Le numérique comme écriture et la question des technologies intellectuelles
Les questions que le numérique pose à la science ne sont pas entièrement nouvelles : elles prennent corps à partir d’un fonds que l’on peut faire remonter au moins à l’apparition de l’écriture dans le monde antique, c’est à dire aussi à la configuration du savoir académique – entendu ici au sens où il fait référence à l’académie de Platon. Ces questions, en mobilisant aujourd’hui aussi bien les historiens du savoir que les neurosciences, font apparaître que le devenir du cerveau semble être indissociable de celui des supports artificiels qui constituent les savoirs.
INTERVENANTS
Bernard Stiegler
Il n’y a guère de débats sur le fait que le numérique constitue une mutation épistémique et archiviologique – aux sens que Foucault accordait à ces mots – d’une ampleur comparable à la révolution de l’imprimerie, voire même à l’apparition de l’écriture alphabétique, comme l’affirmaient Simon Nora et Alain Minc en 1978. Deux types de raisonnements sont alors possibles :
– Soit on pose que la vie de l’esprit connaît un nouveau milieu auquel elle doit s’adapter, mais qui ne l’affecte pas de manière ontologique. – Soit, au contraire, partant du principe que la vie de l’esprit est essentiellement constituée par le rapport à son extériorité technique et par les processus d’intériorisation que celle-ci provoque en retour, on interroge les conditions d’une nouvelle vie de l’esprit.

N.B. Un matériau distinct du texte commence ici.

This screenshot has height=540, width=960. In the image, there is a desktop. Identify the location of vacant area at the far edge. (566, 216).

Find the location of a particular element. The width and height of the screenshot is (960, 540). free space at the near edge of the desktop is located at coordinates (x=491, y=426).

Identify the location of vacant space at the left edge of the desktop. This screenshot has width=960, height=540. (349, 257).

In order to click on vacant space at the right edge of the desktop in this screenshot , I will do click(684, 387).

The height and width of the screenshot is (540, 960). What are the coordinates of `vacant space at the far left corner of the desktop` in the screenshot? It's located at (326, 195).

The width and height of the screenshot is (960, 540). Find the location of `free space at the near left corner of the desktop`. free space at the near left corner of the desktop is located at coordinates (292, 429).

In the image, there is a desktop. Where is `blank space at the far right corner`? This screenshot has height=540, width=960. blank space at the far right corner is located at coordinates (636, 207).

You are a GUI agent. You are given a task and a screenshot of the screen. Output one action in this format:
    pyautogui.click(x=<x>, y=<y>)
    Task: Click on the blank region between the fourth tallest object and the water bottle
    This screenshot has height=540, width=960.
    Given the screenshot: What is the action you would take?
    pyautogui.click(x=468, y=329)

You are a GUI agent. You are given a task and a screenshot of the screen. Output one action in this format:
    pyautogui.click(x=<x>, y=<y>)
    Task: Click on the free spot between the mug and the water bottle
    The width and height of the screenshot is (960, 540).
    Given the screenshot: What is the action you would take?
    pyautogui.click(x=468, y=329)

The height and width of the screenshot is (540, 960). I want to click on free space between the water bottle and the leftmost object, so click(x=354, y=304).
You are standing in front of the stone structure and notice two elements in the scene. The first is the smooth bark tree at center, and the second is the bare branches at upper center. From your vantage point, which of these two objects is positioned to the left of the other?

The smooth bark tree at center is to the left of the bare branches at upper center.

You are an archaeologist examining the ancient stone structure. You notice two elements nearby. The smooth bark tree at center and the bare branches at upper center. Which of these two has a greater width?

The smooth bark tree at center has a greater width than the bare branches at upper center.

C’est cette seconde position que nous défendrons d’un point de vue «pharmacologique», c’est-à-dire en soutenant que l’extériorisation technique peut toujours provoquer une atrophie de la vie de l’esprit, et que le rôle des structures académiques et des puissances publiques est de cultiver les thérapeutiques par où le pharmakon empoisonnant devient curatif.
Maryanne Wolf
L’évolution du Reading Brain au XXIè siècle : L’importance de savoir ce que nous ne savons pas.La capacité du cerveau à acquérir la maîtrise de la lecture complexe des circuits internes sous-jacents reflète une plasticité qui est très adaptable et influencée par des facteurs tels que différents systèmes d’écriture et différents médiums. Questions principales :
– Les reading brain, façonnés dans une culture de l’écrit, vont-ils être sensiblement modifiés par les exigences différentes d’une culture numérique ?
– La prochaine génération pourrait-elle «court-circuiter» le reading brain expert ?
RESSOURCES
David Bates
Penser l’automaticité sur le seuil du numérique
Je vais examiner les relations discursives et conceptuelles entre le réflex, l’habitude et la cognition automatique au moment historique où la pensée numérique est devenue possible. Mon analyse de ces premières théories de l’automaticité au seuil de l’ère du numérique démontrera à quel point l’idée d’un système radicalement «ouvert» a été cruciale pour la compréhension de l’automatique, nous donnant un point de vue critique sur le désir de modeler ou même de simuler la cognition avec les technologies numériques.
RESSOURCES
Warren Sack
L’écriture d’un programme est différente de la rédaction d’un texte de prose et pourtant …
Alors que la programmation informatique est analogue à des formes antérieures de l’écriture, elle est seulement analogue. L’analogie est la même que celle d’une lettre comparée à une discussion au téléphone, ou, aussi similaire que celle entre un roman et un film réalisé à partir d’un roman.
En examinant quelques-unes des différences entre les langages humains et les langages de programmation informatique, je veux développer cette analogie et en chercher les fissures.